● WHAT THIS TASK INVOLVES
Using only the entries below, copy exactly the lines that begin at the one with "left elbow: (111, 130)" and end at the one with "left ear: (146, 200)", both included. Drop the pictures.

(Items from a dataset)
------------------------------
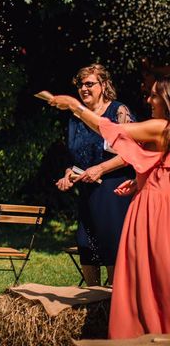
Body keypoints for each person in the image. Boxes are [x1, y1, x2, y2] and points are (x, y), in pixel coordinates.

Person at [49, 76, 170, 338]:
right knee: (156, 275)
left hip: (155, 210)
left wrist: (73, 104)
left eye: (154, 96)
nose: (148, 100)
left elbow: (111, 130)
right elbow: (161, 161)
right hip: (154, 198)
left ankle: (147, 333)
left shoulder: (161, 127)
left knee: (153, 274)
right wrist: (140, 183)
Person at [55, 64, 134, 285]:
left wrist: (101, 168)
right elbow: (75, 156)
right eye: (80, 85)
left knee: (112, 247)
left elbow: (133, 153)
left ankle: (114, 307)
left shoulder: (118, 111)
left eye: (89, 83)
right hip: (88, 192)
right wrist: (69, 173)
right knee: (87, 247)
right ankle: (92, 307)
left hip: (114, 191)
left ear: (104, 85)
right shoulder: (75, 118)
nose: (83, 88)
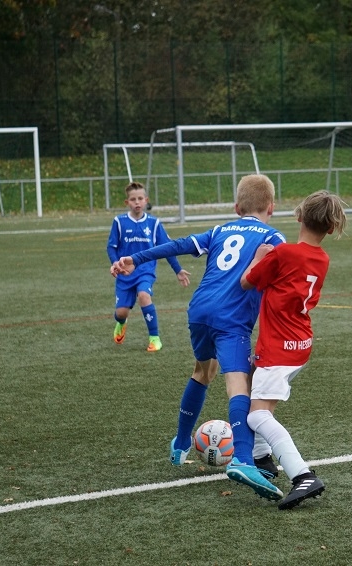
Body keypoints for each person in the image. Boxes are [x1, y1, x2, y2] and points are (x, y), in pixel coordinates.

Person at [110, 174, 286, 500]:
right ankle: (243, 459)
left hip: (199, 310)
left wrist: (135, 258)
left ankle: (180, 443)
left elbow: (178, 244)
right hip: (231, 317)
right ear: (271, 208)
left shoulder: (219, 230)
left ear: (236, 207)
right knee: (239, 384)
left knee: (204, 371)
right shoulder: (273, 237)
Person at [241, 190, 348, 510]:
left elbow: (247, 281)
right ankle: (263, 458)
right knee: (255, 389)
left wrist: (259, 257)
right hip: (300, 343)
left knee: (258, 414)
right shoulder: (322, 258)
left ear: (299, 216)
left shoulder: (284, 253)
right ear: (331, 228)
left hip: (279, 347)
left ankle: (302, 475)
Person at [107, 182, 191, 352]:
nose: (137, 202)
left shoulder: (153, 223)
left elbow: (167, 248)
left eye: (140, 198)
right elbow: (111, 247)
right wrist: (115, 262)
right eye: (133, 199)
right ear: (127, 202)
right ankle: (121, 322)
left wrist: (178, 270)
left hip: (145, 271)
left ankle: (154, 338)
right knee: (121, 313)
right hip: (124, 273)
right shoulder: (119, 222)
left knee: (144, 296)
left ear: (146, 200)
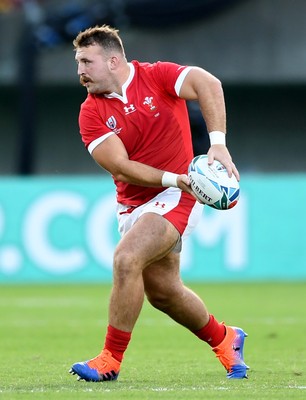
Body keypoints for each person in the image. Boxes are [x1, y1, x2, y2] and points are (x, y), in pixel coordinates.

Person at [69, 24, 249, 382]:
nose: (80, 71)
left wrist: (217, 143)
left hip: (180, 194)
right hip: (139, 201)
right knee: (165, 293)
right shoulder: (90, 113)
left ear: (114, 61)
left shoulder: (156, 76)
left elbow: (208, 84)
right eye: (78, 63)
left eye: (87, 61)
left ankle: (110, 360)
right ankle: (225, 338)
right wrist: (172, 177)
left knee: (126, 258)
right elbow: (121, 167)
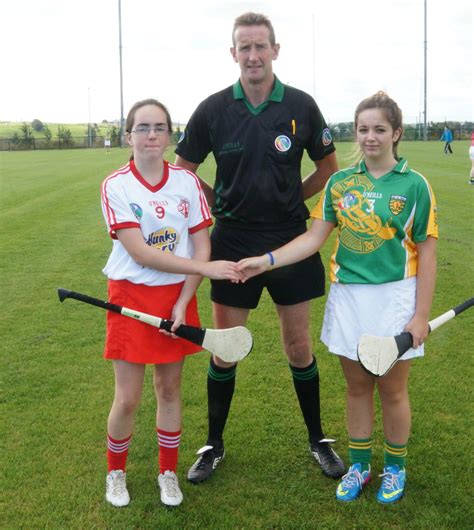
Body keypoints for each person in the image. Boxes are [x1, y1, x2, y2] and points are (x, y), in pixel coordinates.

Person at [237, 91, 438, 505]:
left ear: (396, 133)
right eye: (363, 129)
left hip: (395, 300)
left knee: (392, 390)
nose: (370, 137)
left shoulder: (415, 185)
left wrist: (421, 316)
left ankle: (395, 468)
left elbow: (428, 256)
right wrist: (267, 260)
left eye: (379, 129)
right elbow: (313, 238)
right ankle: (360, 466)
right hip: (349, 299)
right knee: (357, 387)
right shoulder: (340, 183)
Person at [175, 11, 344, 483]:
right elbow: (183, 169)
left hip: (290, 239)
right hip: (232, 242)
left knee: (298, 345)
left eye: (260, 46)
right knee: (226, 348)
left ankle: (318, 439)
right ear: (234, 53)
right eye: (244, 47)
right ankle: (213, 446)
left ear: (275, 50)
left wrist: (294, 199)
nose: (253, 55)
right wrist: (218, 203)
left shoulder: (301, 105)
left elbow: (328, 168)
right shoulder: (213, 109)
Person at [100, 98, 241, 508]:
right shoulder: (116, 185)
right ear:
------------------------------
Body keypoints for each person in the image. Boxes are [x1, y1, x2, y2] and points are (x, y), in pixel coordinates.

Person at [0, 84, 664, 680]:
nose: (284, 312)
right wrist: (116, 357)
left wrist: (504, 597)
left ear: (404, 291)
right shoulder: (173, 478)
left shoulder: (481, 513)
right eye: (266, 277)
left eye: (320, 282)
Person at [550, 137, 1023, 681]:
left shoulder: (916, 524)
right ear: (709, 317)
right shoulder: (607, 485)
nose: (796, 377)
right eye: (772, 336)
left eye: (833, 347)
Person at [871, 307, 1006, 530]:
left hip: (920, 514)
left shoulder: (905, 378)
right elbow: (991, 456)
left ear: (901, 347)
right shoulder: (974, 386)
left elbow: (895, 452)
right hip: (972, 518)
------------------------------
● SOLUTION TO THIS PROBLEM
left elbow: (111, 130)
right elbow: (161, 161)
right hip: (154, 198)
left ankle: (147, 333)
left shoulder: (161, 127)
left knee: (153, 274)
right wrist: (140, 183)
Person at [55, 64, 134, 285]:
left wrist: (101, 168)
right elbow: (75, 156)
right eye: (80, 85)
left knee: (112, 247)
left elbow: (133, 153)
left ankle: (114, 307)
left shoulder: (118, 111)
left eye: (89, 83)
right hip: (88, 192)
right wrist: (69, 173)
right knee: (87, 247)
right ankle: (92, 307)
left hip: (114, 191)
left ear: (104, 85)
right shoulder: (75, 118)
nose: (83, 88)
Body keypoints for each person in the image. Boxes are [x1, y1, x2, y2] and points are (x, y), in pixel coordinates.

Person at [110, 174, 286, 500]:
right ankle: (243, 459)
left hip: (199, 310)
left wrist: (135, 258)
left ankle: (180, 443)
left elbow: (178, 244)
right hip: (231, 317)
right ear: (271, 208)
left shoulder: (219, 230)
left ear: (236, 207)
right knee: (239, 384)
left knee: (204, 371)
right shoulder: (273, 237)
Person at [241, 190, 348, 510]:
left elbow: (247, 281)
right ankle: (263, 458)
right knee: (255, 389)
left wrist: (259, 257)
right hip: (300, 343)
left knee: (258, 414)
right shoulder: (322, 258)
left ear: (299, 216)
left shoulder: (284, 253)
right ear: (331, 228)
left hip: (279, 347)
left ankle: (302, 475)
Person at [107, 182, 191, 352]:
nose: (137, 202)
left shoulder: (153, 223)
left elbow: (167, 248)
left eye: (140, 198)
right elbow: (111, 247)
right wrist: (115, 262)
right eye: (133, 199)
right ear: (127, 202)
right ankle: (121, 322)
left wrist: (178, 270)
left hip: (145, 271)
left ankle: (154, 338)
right knee: (121, 313)
right hip: (124, 273)
right shoulder: (119, 222)
left knee: (144, 296)
left ear: (146, 200)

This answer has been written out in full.